§ **Task to carry out**
Show me every line in the listing that has the word "shoulder".
BEGIN Given entries
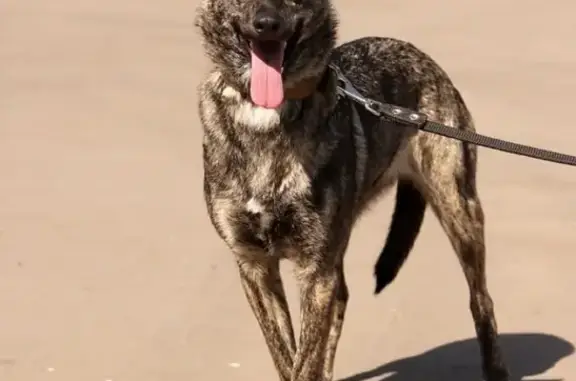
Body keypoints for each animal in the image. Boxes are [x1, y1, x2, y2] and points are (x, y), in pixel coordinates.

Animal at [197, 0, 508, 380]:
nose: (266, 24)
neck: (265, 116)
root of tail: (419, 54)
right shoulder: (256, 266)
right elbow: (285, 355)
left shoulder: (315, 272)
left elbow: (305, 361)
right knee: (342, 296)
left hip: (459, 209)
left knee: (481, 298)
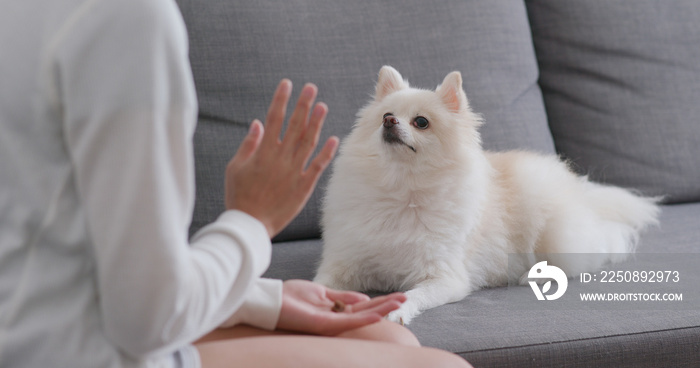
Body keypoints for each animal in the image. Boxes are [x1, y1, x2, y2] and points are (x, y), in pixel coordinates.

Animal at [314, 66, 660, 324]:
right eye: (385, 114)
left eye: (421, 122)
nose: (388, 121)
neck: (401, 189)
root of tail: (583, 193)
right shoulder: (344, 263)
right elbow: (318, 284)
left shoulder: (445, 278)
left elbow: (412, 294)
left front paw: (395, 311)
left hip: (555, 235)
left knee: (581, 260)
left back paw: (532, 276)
END Given entries
BEGIN Given entries
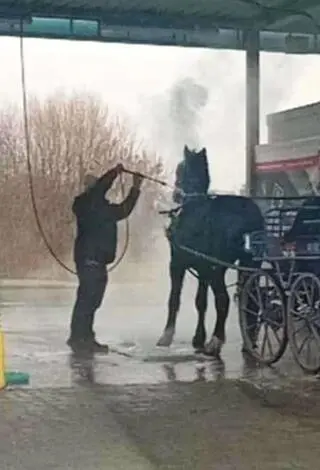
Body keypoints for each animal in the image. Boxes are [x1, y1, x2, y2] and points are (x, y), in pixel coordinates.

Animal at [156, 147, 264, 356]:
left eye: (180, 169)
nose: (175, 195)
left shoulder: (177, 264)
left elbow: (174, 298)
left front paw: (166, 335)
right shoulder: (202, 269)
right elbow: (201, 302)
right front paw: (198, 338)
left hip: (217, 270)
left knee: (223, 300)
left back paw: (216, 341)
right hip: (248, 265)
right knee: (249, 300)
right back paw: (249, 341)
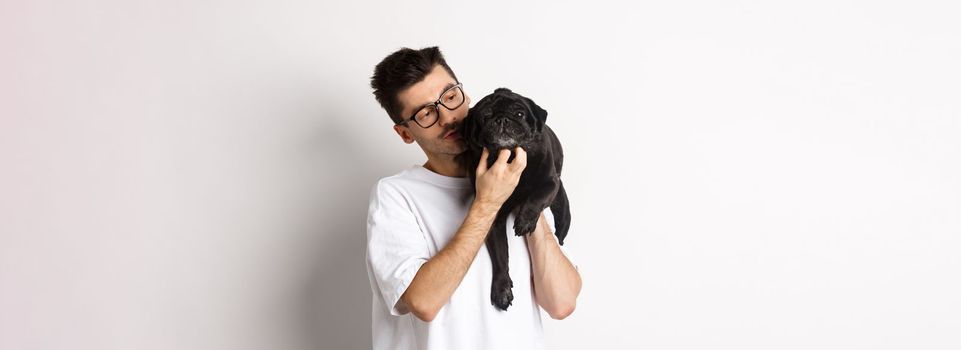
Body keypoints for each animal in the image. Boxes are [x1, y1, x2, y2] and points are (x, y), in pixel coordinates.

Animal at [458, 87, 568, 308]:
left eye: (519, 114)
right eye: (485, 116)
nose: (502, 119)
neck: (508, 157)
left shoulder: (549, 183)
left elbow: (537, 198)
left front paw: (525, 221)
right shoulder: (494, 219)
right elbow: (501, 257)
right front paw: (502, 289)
END Given entries
§ **Written answer**
right shoulder: (256, 266)
left shoulder: (315, 272)
right shoulder: (344, 263)
left shoulder: (445, 278)
left shoulder: (177, 264)
right shoulder: (202, 269)
left shoulder: (549, 183)
right shoulder: (494, 219)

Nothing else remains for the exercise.